The trend is represented by the expected value $X\beta$, where $X$ is a known covariate data matrix and $\beta$ an unknown vector of coefficients. The spatial component is represented by a two-dimensional (2d) covariance function $C$ which generates the covariance matrix $V$.

In \CRANpkg{blitzkrig}, the covariance function is constructed using the product of two one-dimensional components $c_x$ and $c_y$. These are functions of the $x$ and $y$ component distances, $\Delta_x$ and $\Delta_y$, and the covariance function has the form: \begin{equation} C \left( \Delta_x, \Delta_y \right) = \sigma^2 c_x \left( \Delta_x \right) c_y \left( \Delta_y \right) + \epsilon 1_{ { \Delta_x = \Delta_y = 0 }}. (#eq:covfun) \end{equation}

where component distances are scaled by range parameters $\rho_x$ and $\rho_y$, \begin{equation} \Delta_x = \frac{ \lvert x_i - x_j \rvert }{ \rho_x } \quad \text{and} \quad \Delta_y = \frac{ \lvert y_i - y_j \rvert }{ \rho_y }. (#eq:dfun) \end{equation}

We call this a Kronecker covariance because when the observed data lie on a regular grid (and we assume they do), the matrix $V - \epsilon I$ takes the form of a Kronecker product. Any pair of correlation functions can be used, and their parameters may take on different values in the $x$ and $y$ directions. Table r knitr::asis_output(ifelse(knitr::is_html_output(), '\\@ref(tab:cfun-table)', '\\@ref(tab:cfun-table-latex)')) lists all functional forms for $c$ currently implemented in \CRANpkg{blitzkrig}.

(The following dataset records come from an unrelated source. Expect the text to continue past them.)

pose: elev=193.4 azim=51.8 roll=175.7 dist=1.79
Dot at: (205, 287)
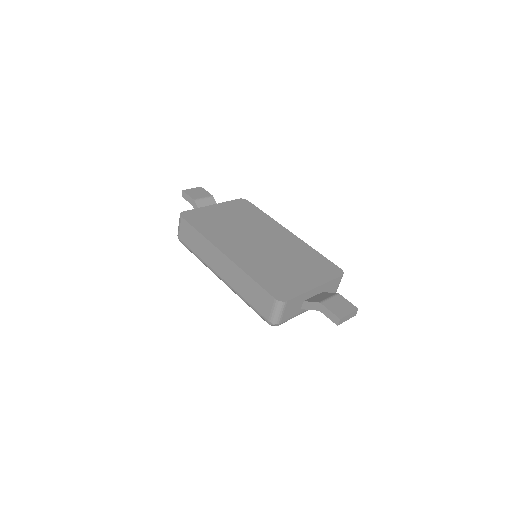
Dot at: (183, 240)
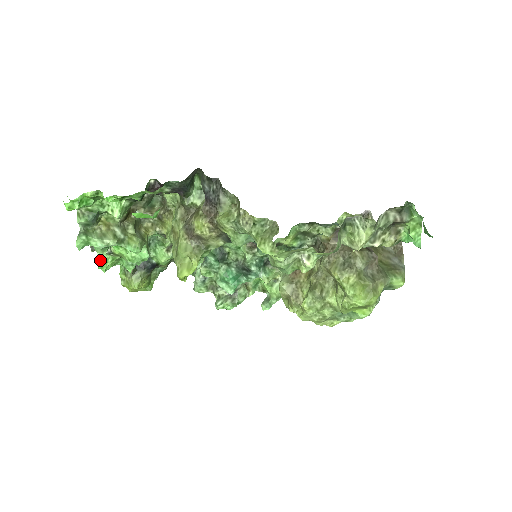
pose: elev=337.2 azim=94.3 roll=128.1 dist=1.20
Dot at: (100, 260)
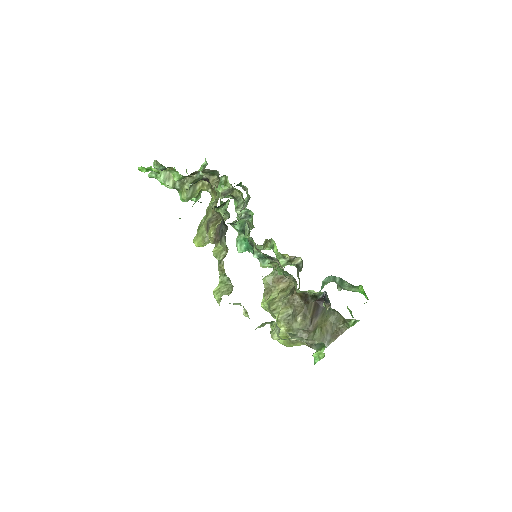
Dot at: occluded
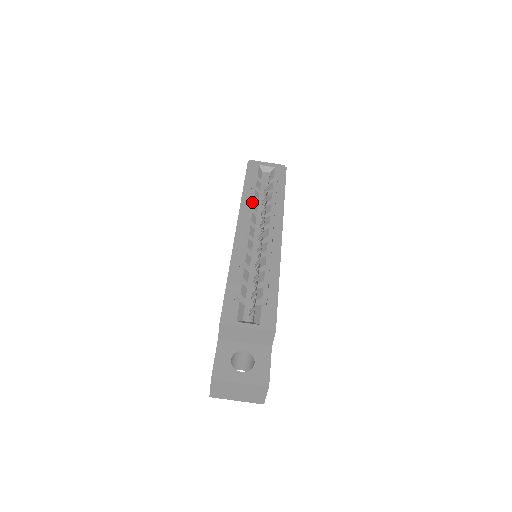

Parameters $\sigma$ and $\epsilon$ are the partial sill, and nugget variance, respectively. The nugget variance can be understood here to represent aspatial measurement error, whereas the partial sill, and range parameters describe the variance of points and the spatial profile of correlations between them.

For a more complete description these parameters and their various interpretations, see @cressie2015statistics. In particular, it is helpful to understand their role in defining a graphical diagnostic known as the semi-variogram curve, some examples of which are found towards the end of the [Kriging Example] section.

Kriging Example

\CRANpkg{blitzkrig} is primarily a kriging package, so we will demonstrate its core features in a point interpolation problem. Those familiar with the documentation for the \CRANpkg{sp} and \CRANpkg{gstat} packages will recognize the Meuse dataset, which appears in many R code examples and in the vignette by @pebesma2022meuse.

This is a survey of soil heavy metal concentrations the Meuse river floodplain in the Netherlands, introduced by @burrough2015principles and later reproduced as part of the \CRANpkg{sp} package by @pebesma2005sp. In this example we will interpolate zinc concentration while adjusting for a linear covariate, distance to river.

The SGP is a model for a multivariate normal random variable, so users should always begin by considering whether their data fits this assumption closely enough. In our case, log-transforming the concentration data produces a response variable that more closely resembles a sample from the expected distribution. These log-zinc values been loaded already in the \CRANpkg{sf} points data-frame named pts. Figure \@ref(fig:meuse-png) (left) shows how the 155 observations are positioned relative to the river.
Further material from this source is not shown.